Mar 26, 2021 @ 21:39
China’s corporate loyalty drive ensnares international law firm
by Jerome TAYLOR
China’s push to ensure multinationals toe the line seeped into the legal sphere this week as Beijing sanctioned a top British law firm — a surprise move that resurrected concerns about the future of Hong Kong’s courts.
With Western criticism mounting over its human rights record, Beijing has gone into attack mode in recent days.
It placed tit-for-tat sanctions on individuals and entities from the European Union and Britain who have taken up the cause of China’s Uyghur Muslim minority in Xinjiang.
And it fired up a social media war against several Western brands inside China who have declined to use cotton grown in Xinjiang over widespread reports of rights abuses.
For apparel brands such as H&M, Nike and Adidas, the sudden Chinese consumer boycott reinforced Beijing’s expectation that multinationals refrain from any criticism of its policies.
But this week’s sanctions opened up a new front in China’s push for corporate loyalty — international law firms.
Among the British entities included on China’s latest blacklist on Friday was Essex Court Chambers, a top commercial litigation firm.
That announcement sent shockwaves through the legal community in Hong Kong, because those sanctioned are banned from doing business in, or travelling to, the finance hub.
“It lit up our phones, even lawyer friends who are not particularly political,” a Hong Kong barrister told AFP, requesting anonymity.
– Hong Kong’s future –
The reason the latest sanctions rattled nerves is the unique legal status the city holds — a position some fear is at risk.
Unlike China’s party-controlled courts, Hong Kong boasts an internationally respected common law system that forms the bedrock of its business hub reputation.
Top lawyers from common law jurisdictions, including Britain, operate in the city or are instructed by companies and individuals there.
Now, a major law firm with a presence in Asia has been frozen out.
Essex Court Chambers did not respond to requests for comment.

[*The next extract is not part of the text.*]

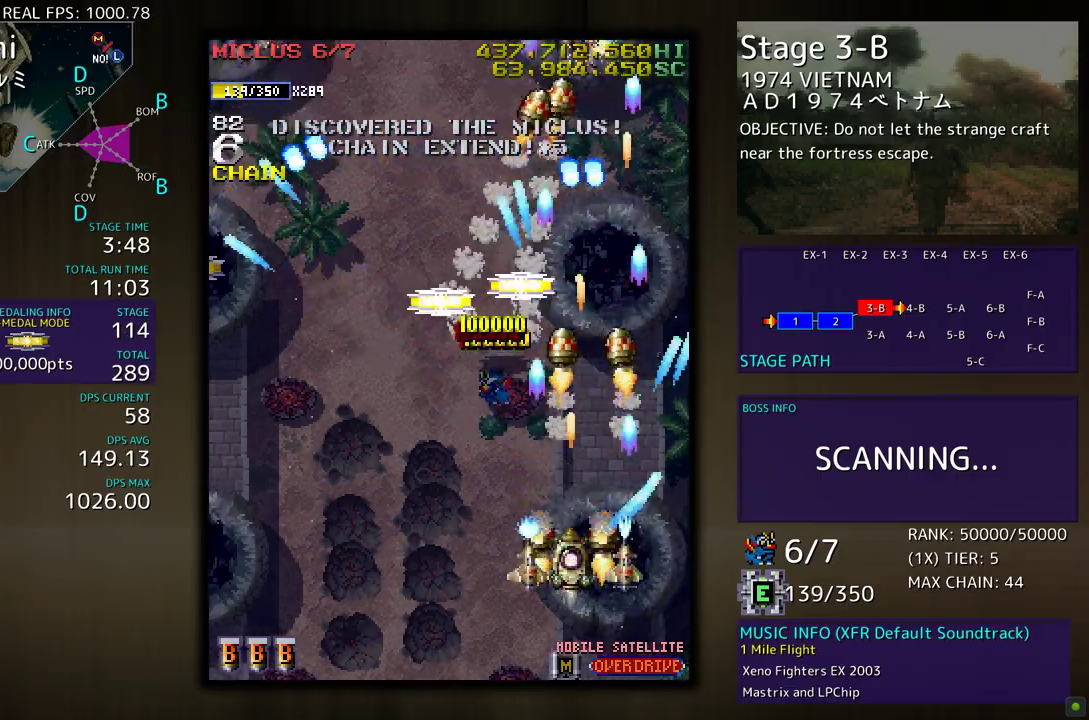
{"buttons": ["DPAD_UP", "DPAD_LEFT"], "events": [[17, "DPAD_DOWN", "down"], [17, "DPAD_LEFT", "down"], [50, "DPAD_DOWN", "up"], [167, "DPAD_DOWN", "down"], [283, "DPAD_DOWN", "up"], [483, "DPAD_UP", "down"]]}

The firm boasts some 90 barristers and has a Singapore office.
Searches on Hong Kong court system shows some of its top litigators — known as QCs — have taken on cases in Hong Kong in the last few years.
The London office for Lawrence Collins, a former UK Supreme Court judge who currently sits on Hong Kong’s top Court of Final Appeal, is also registered to the same address as Essex Court Chambers.
Beijing’s sanctions statement did not detail what specifically the firm had done to warrant inclusion.
But last month four members of the chamber published a legal opinion that China’s actions in Xinjiang constituted “crimes against humanity” after being instructed by rights groups.
– ‘Clumsy threat’ –
The punishment of an entire chamber sparked alarm, especially in Britain.
Barristers are self-employed and join chambers to share office and administration costs. They have no control over what cases their colleagues take.
David Anderson, a senior British barrister at a rival firm, described Essex Court Chambers staff as “some of the most distinguished international lawyers in the world”.
“Its members are all self-employed independent barristers, who will not be intimidated into silence by clumsy threats of this kind,” he told AFP.
“By severing contact with some of the world’s top experts in international law, the Chinese regime condemns itself.”
Julian Ku, an international law expert at New York’s Hofstra University, said Beijing may not have realised how precedent-setting the inclusion of an entire international law firm could be.
“I get the feeling the UK sanctions were drawn up in haste and without much careful consideration in China, which might explain why Essex Court Chambers as a whole was sanctioned,” he told AFP.
Hong Kong and Beijing have dismissed concerns about the city’s legal hub status.
But doubts are becoming more vocal, especially after Beijing imposed a sweeping national security law that grants the mainland jurisdiction in some cases.
Chinese leaders have made clear they expect all those involved in running Hong Kong — including judges — to be “staunch patriots”.
And the Hong Kong Bar Association has been repeatedly slammed by Chinese state media for voicing concerns over the rule of law.
Britain is currently reviewing whether to continue sending judges to sit on Hong Kong’s top court.
Schona Jolly, a barrister on the UK’s Bar Human Rights Committee, called Beijing’s targeting of Essex Court Chambers “maladroit and self-defeating”.
“Such a misstep only sharpens the attention of the world on the plight of those in Xinjiang, and heightens the perception that the commitment of the Chinese state to the rule of law, including in Hong Kong, is unstable and hollow,” she told AFP.